Reproduce the text of the material below word for word, leaving out the pictures.
DATA TO PROCESS Block Start
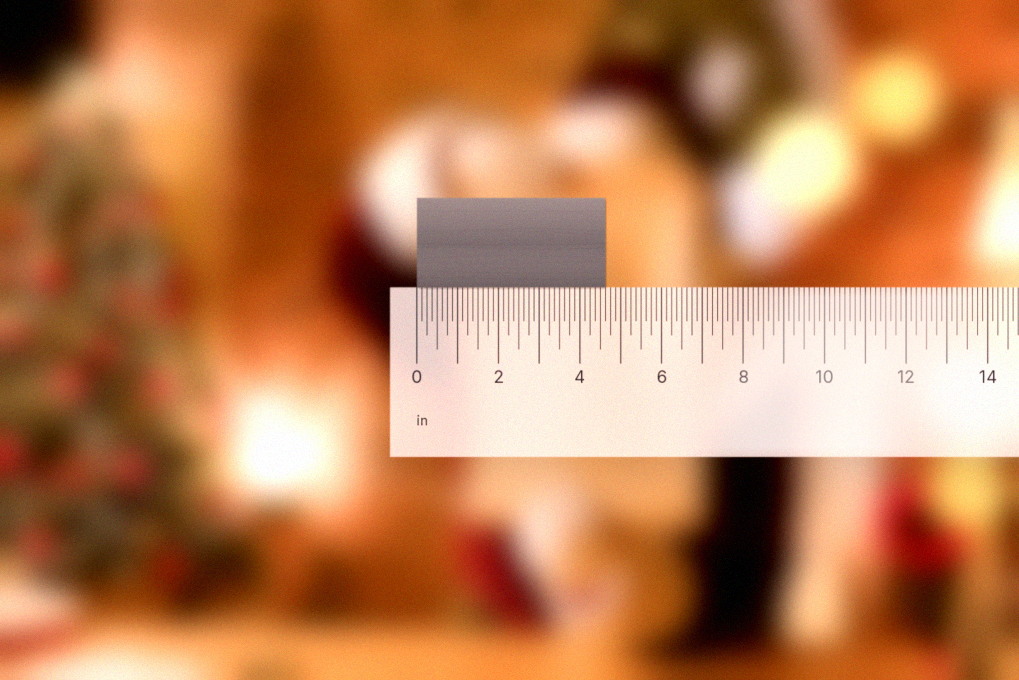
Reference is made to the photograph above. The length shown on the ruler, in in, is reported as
4.625 in
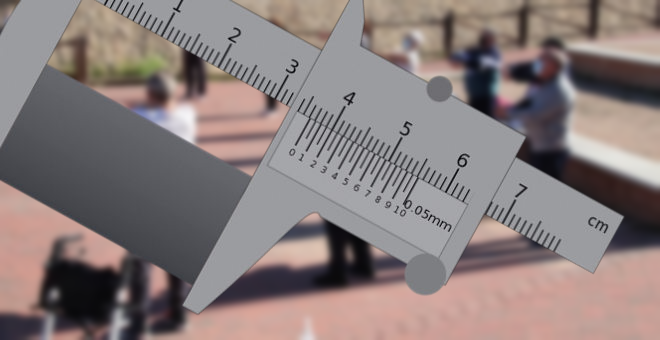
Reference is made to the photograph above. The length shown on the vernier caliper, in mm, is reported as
36.2 mm
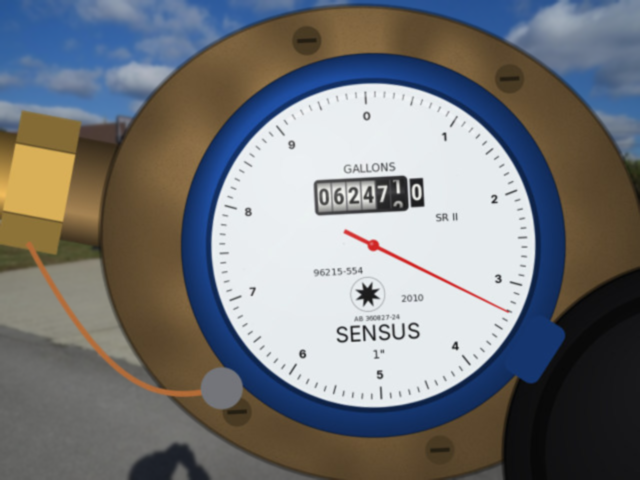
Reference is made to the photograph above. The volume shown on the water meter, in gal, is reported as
624713.3 gal
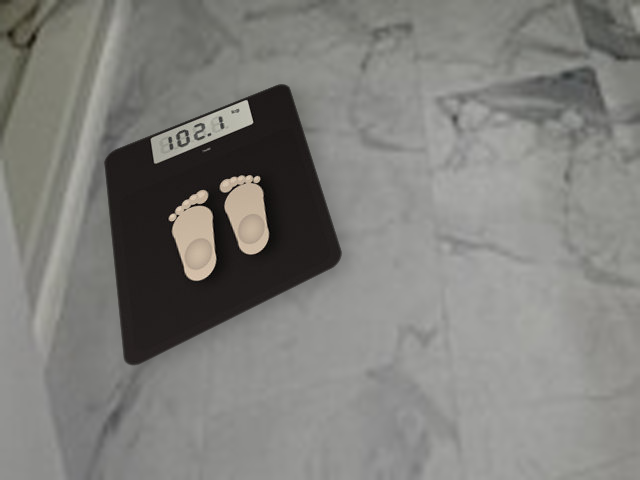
DATA TO PROCESS Block End
## [TASK SOLUTION]
Reference is made to the photograph above. The length shown on the ruler, in in, is reported as
4.625 in
Reference is made to the photograph above. The length shown on the vernier caliper, in mm, is reported as
36.2 mm
Reference is made to the photograph above. The volume shown on the water meter, in gal, is reported as
624713.3 gal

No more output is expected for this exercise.